Qualitative match between theoretical predictions and empirical patterns in power law scaling of biodiversity. (A) Theoretical predictions. Ecosystem size (the number of habitat patches) scales $\gamma$ diversity through increased $\alpha$ or $\beta$ diversity across ecological scenarios. Lines and shades are loess curves fitted to simulated data and their 95% CIs. Each panel represents different ecological scenarios under which metacommunity dynamics were simulated. Rows represent different competition strength. Competition coefficients ($b_{ij}$) were varied randomly from 0 to 1.5 (Top, strong competition) or 0.75 (Bottom, weak competition). Columns represent different dispersal scenarios. Two dispersal parameters were chosen to simulate scenarios with long-distance (the rate parameter of an exponential dispersal kernel $\theta =0.10$) and short-distance dispersal ($\theta =1.0$). In this simulation, environmental variability among headwaters (i.e., the most upstream patches), which is expressed as the SD of a normal distribution (${\sigma }_h=1.0$), was greater than that of local environmental noise occurring at each habitat patch (${\sigma }_l=0.01$). Dispersal probability $p_d$ was 0.01 for all the scenarios. (B) Empirical observations.

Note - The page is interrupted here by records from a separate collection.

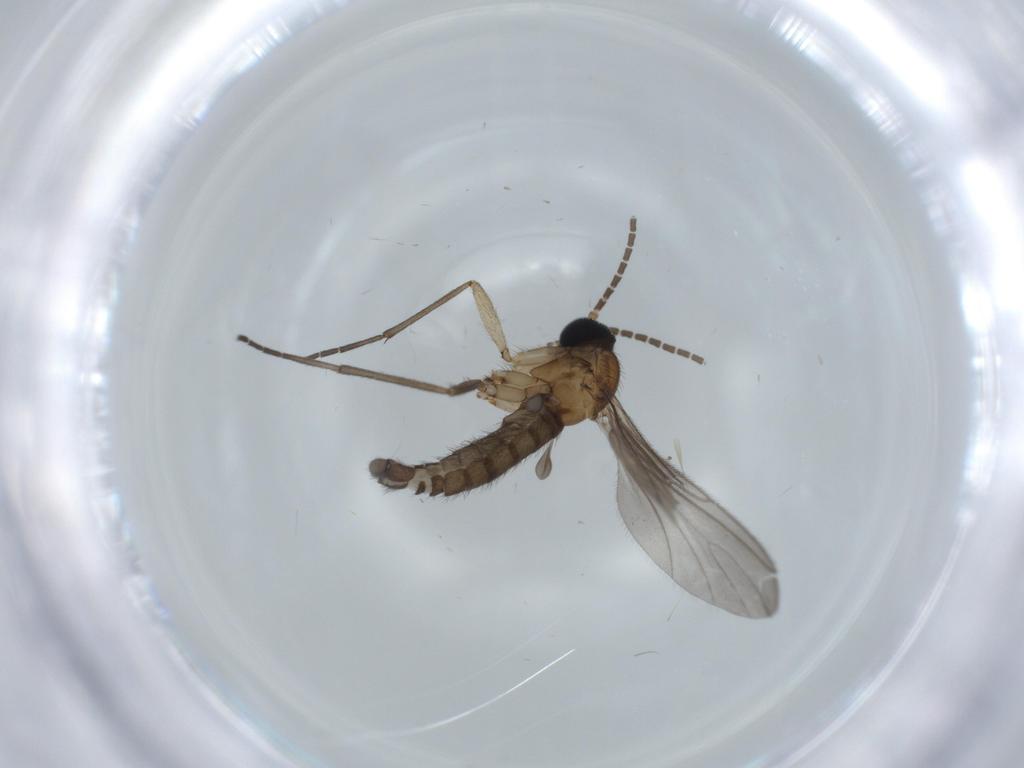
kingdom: Animalia
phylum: Arthropoda
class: Insecta
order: Diptera
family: Sciaridae
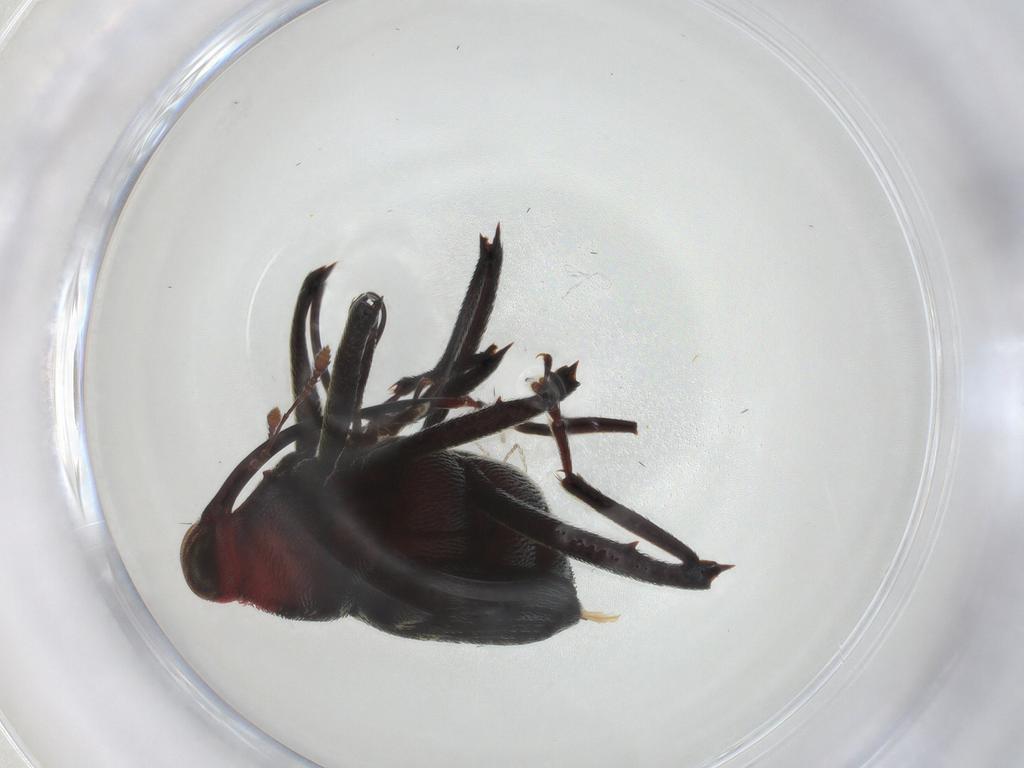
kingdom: Animalia
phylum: Arthropoda
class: Insecta
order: Coleoptera
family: Curculionidae
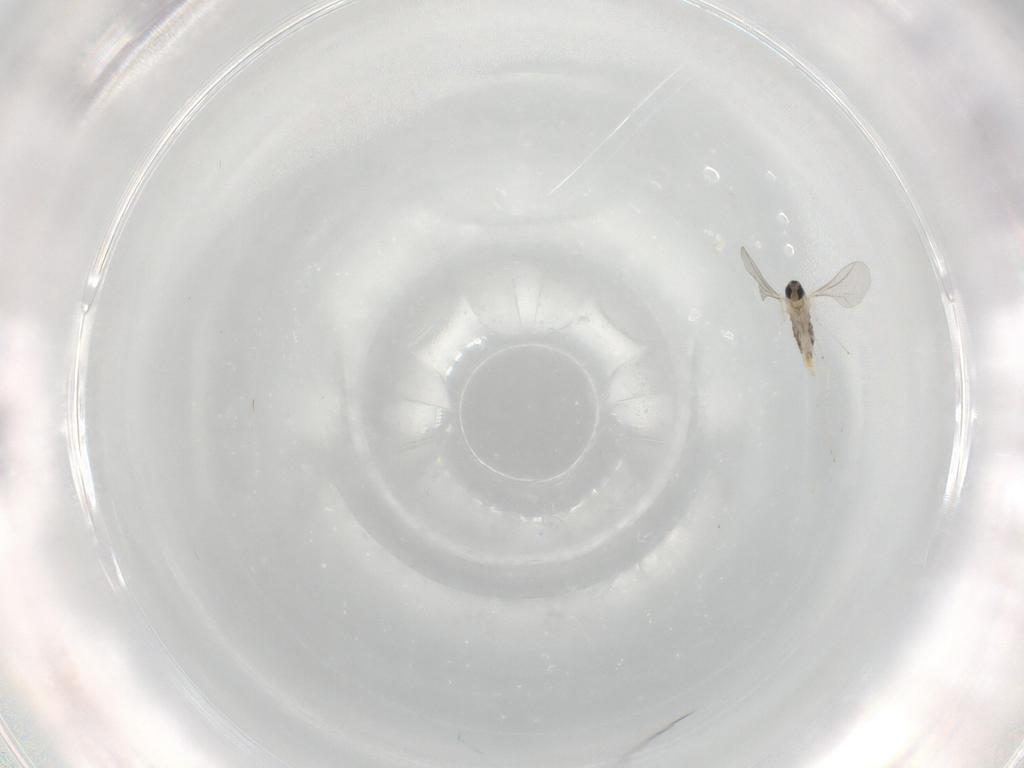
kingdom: Animalia
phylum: Arthropoda
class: Insecta
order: Diptera
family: Cecidomyiidae
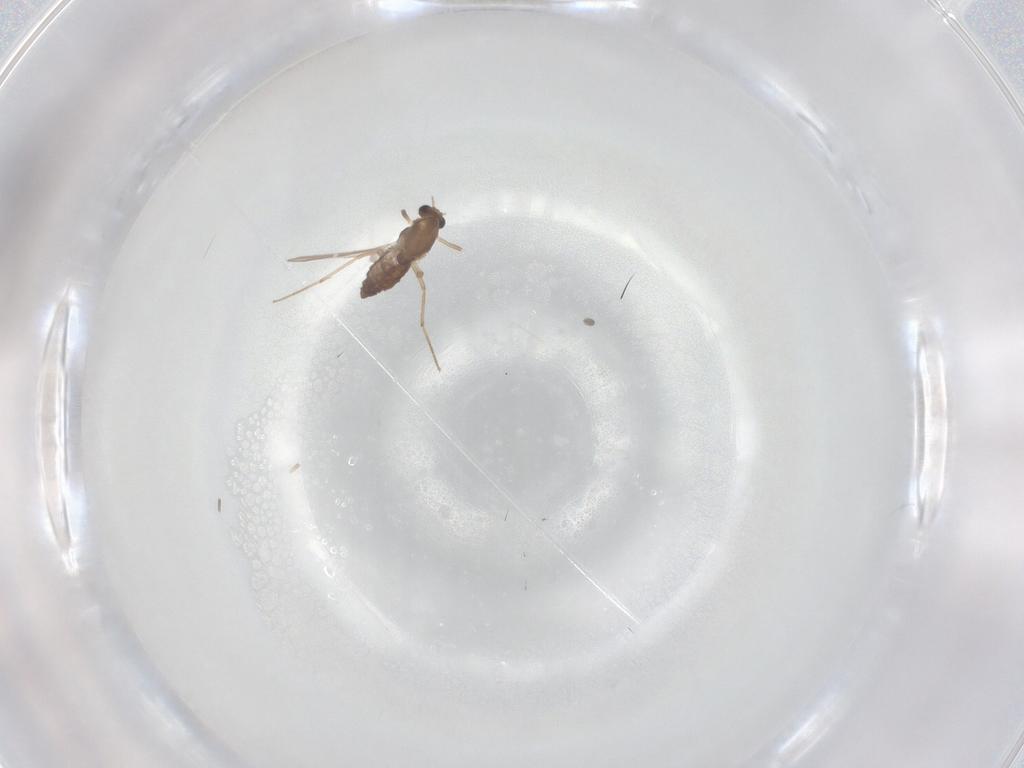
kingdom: Animalia
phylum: Arthropoda
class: Insecta
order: Diptera
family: Chironomidae
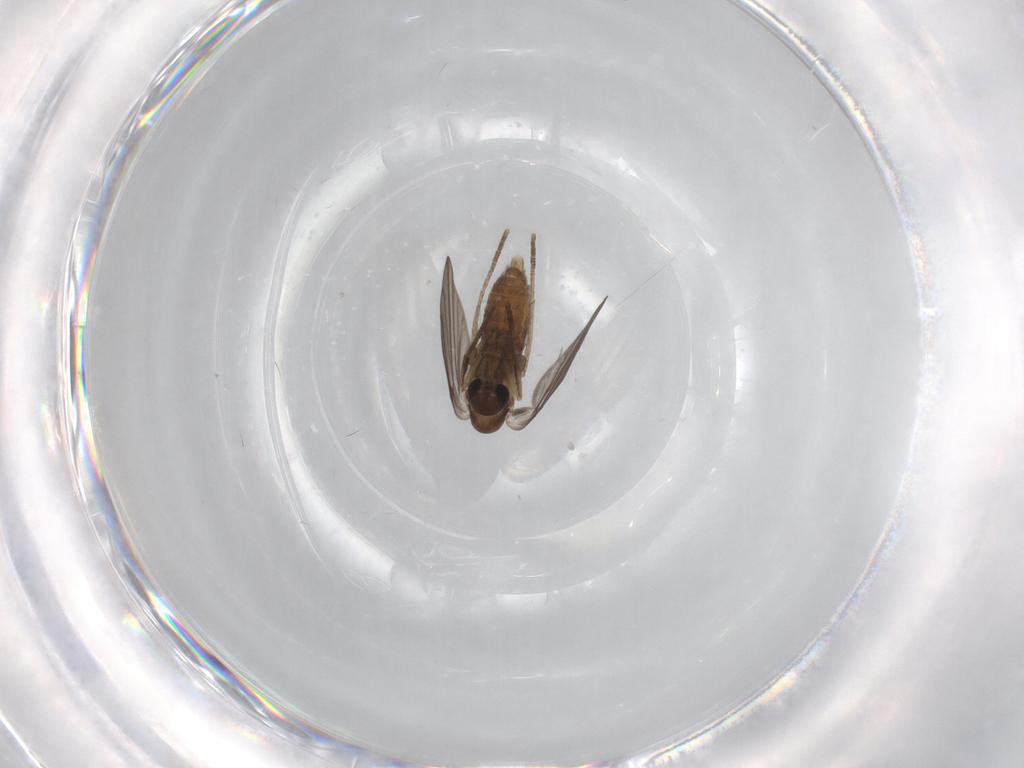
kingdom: Animalia
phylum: Arthropoda
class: Insecta
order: Diptera
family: Psychodidae
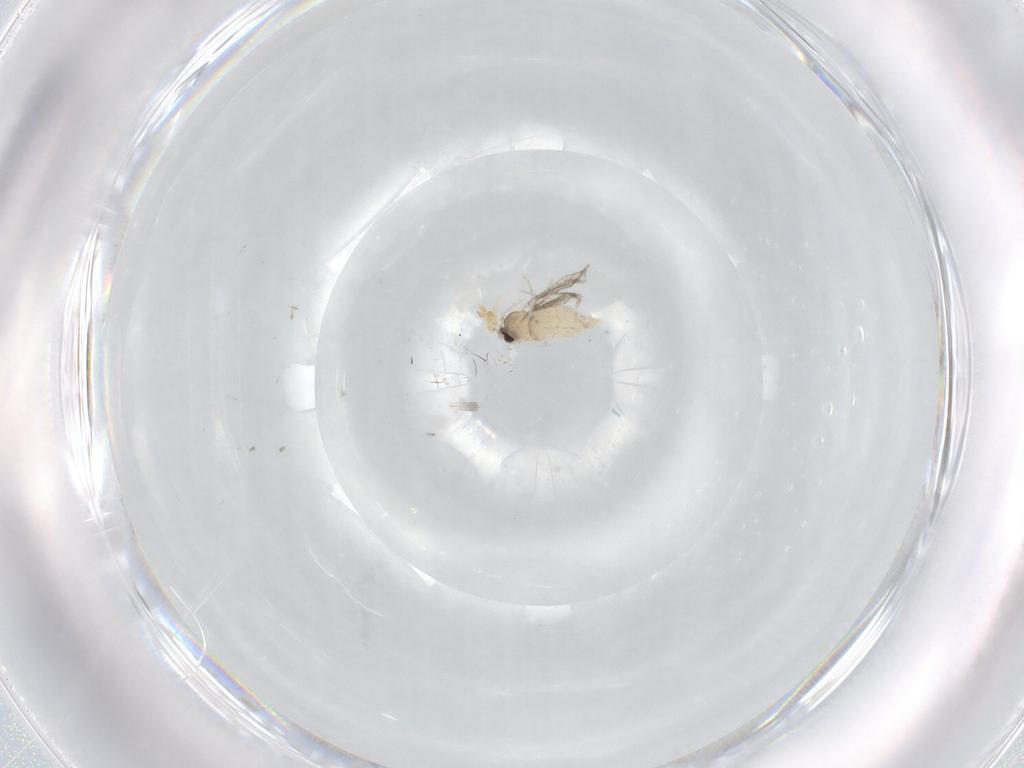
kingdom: Animalia
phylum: Arthropoda
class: Insecta
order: Diptera
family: Cecidomyiidae
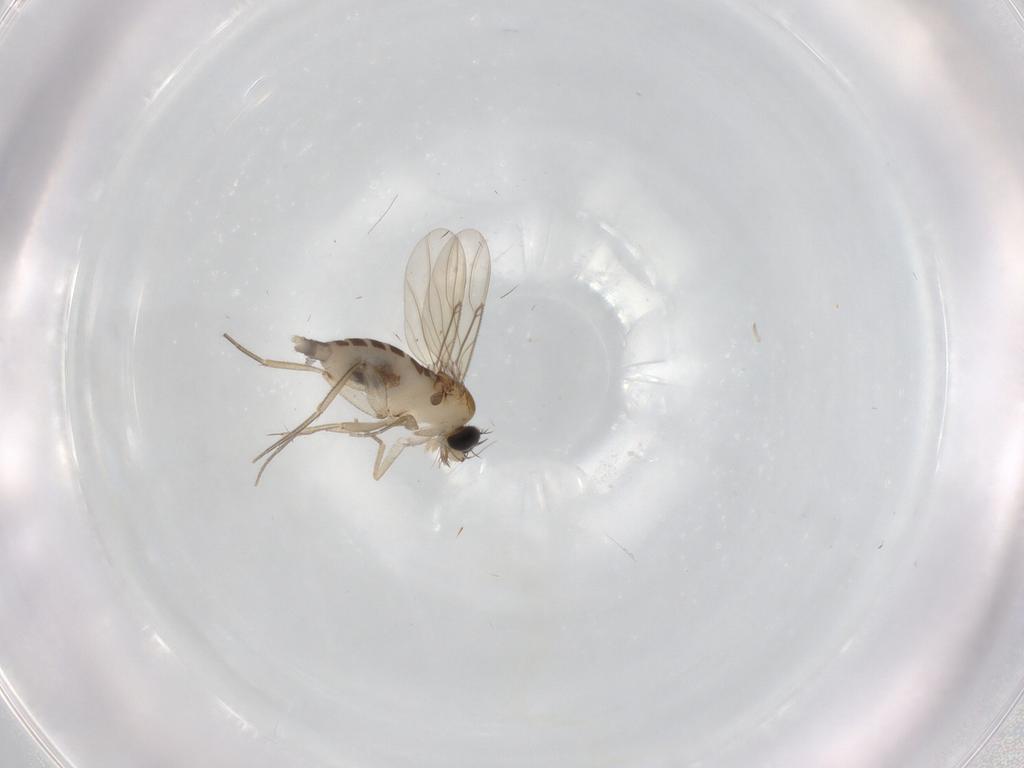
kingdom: Animalia
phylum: Arthropoda
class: Insecta
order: Diptera
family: Phoridae
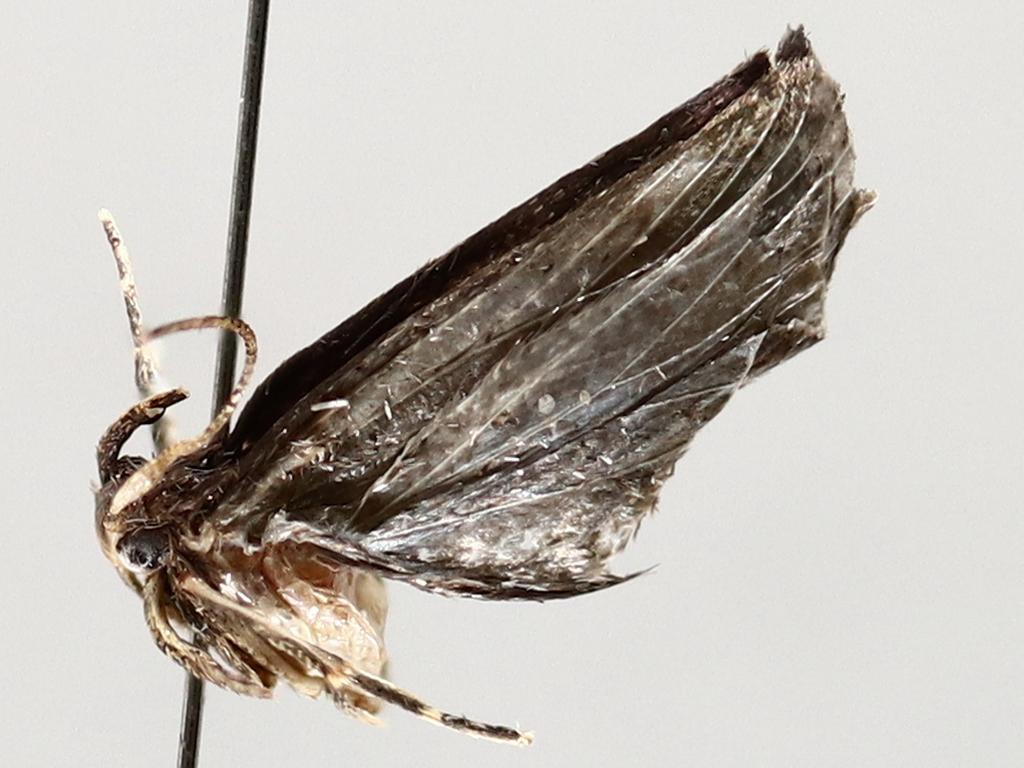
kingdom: Animalia
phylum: Arthropoda
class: Insecta
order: Diptera
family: Chironomidae
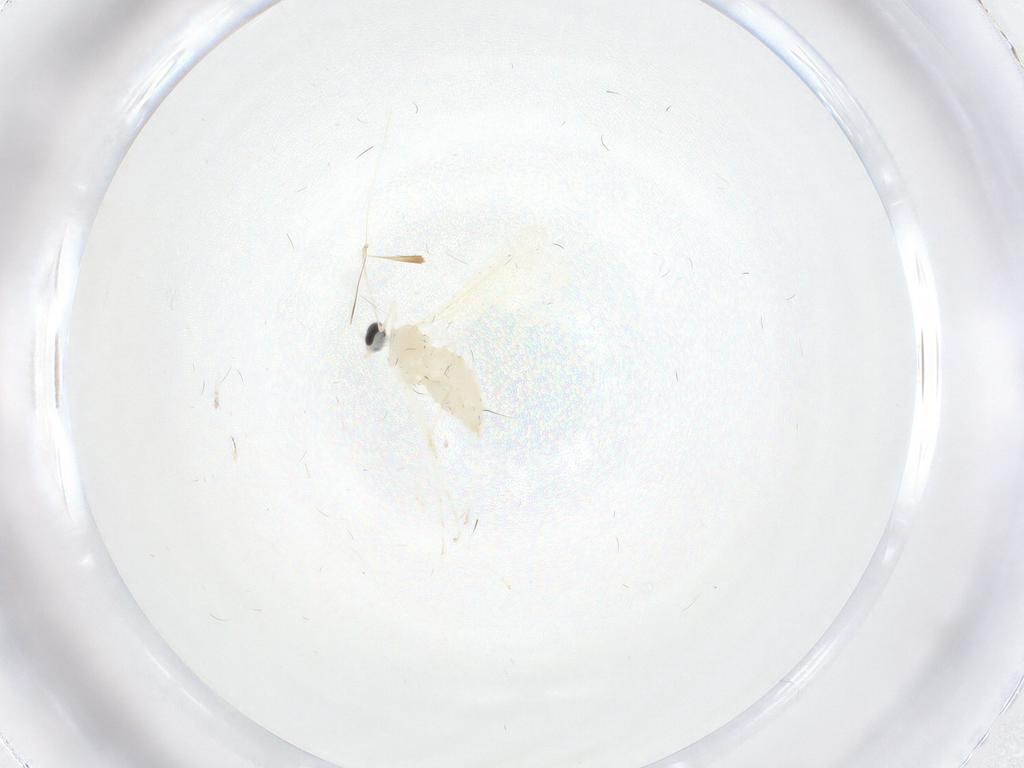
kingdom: Animalia
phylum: Arthropoda
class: Insecta
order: Diptera
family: Cecidomyiidae
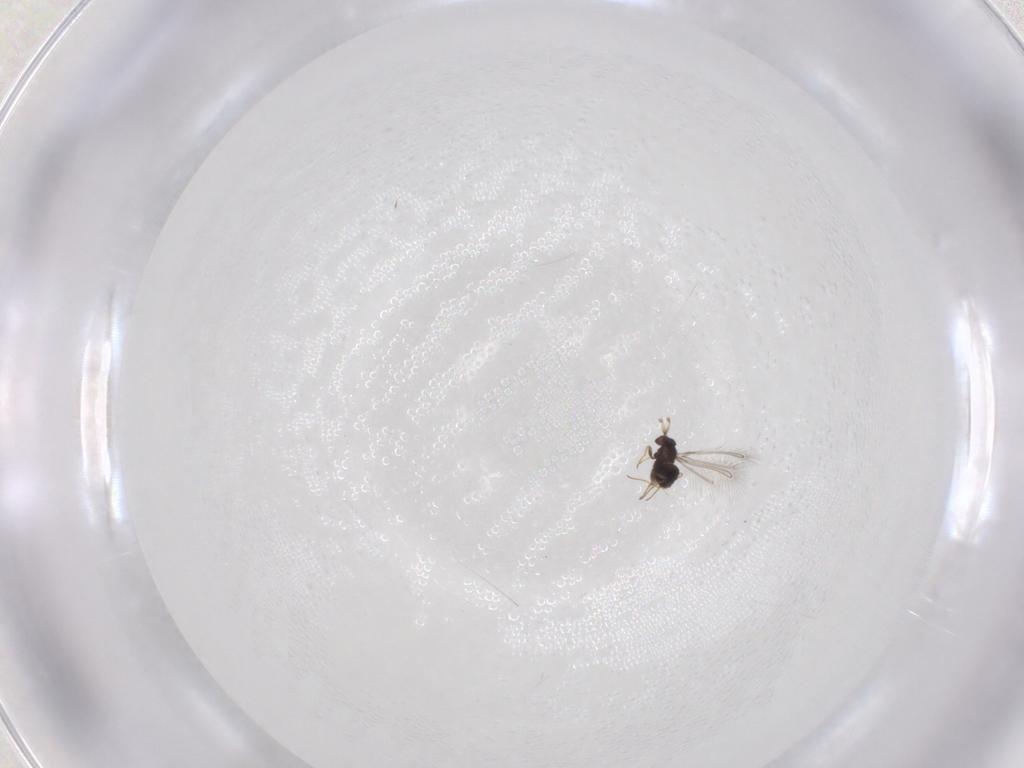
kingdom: Animalia
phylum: Arthropoda
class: Insecta
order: Hymenoptera
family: Mymaridae
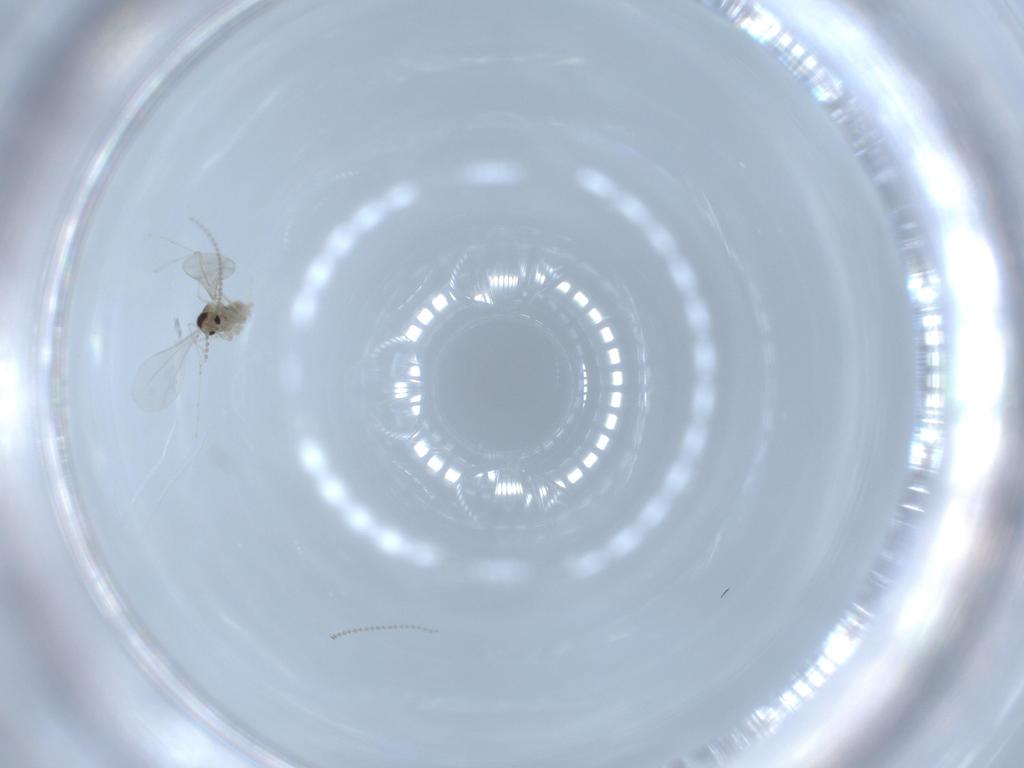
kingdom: Animalia
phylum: Arthropoda
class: Insecta
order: Diptera
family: Cecidomyiidae
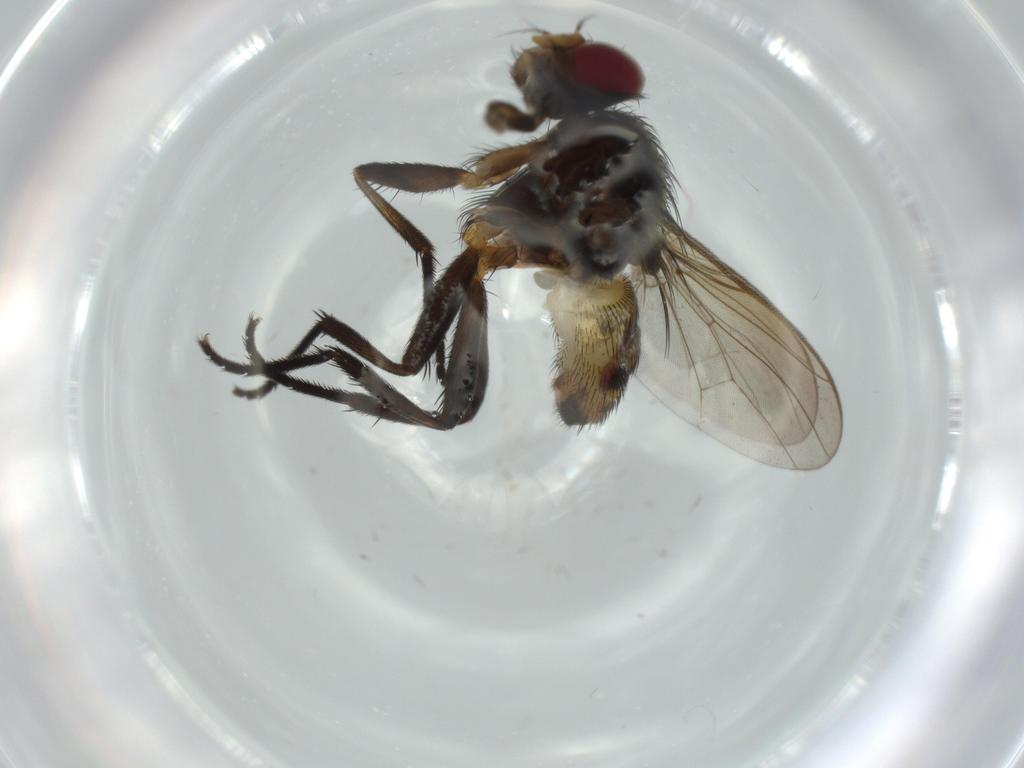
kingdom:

Observed biodiversity patterns match theoretical predictions of power law scaling along the axis of ecosystem size. Dots represent watershed replicates (i.e., metacommunities), and lines are predicted values from the robust regression models (solid: siginificant relationships; dashed: insignificant). The estimated slopes (i.e., the scaling exponents) were consistent across geographically distant regions with distinct fish fauna (Top: Hokkaido, Japan; Bottom: Midwest, United States).

Fig. 3.

Qualitative match between theoretical predictions and empirical patterns in power law scaling of biodiversity. (A) Theoretical predictions. Ecosystem complexity (branching probability) scales $\gamma$ diversity through increased $\alpha$ or $\beta$ diversity across ecological scenarios. Lines and shades are loess curves fitted to simulated data and their 95% CIs. Each panel represents different ecological scenarios under which metacommunity dynamics were simulated. Refer to Fig. 2 for details. (B) Empirical observations. Observed biodiversity patterns match theoretical predictions of power law scaling along the axis of ecosystem complexity. Dots represent watershed replicates (i.e., metacommunities), and solid lines are predicted values from the robust regression models. The estimated slopes (i.e., the scaling exponents) were consistent across geographically distant regions with distinct fish fauna (Top: Hokkaido, Japan; Bottom: Midwest, United States).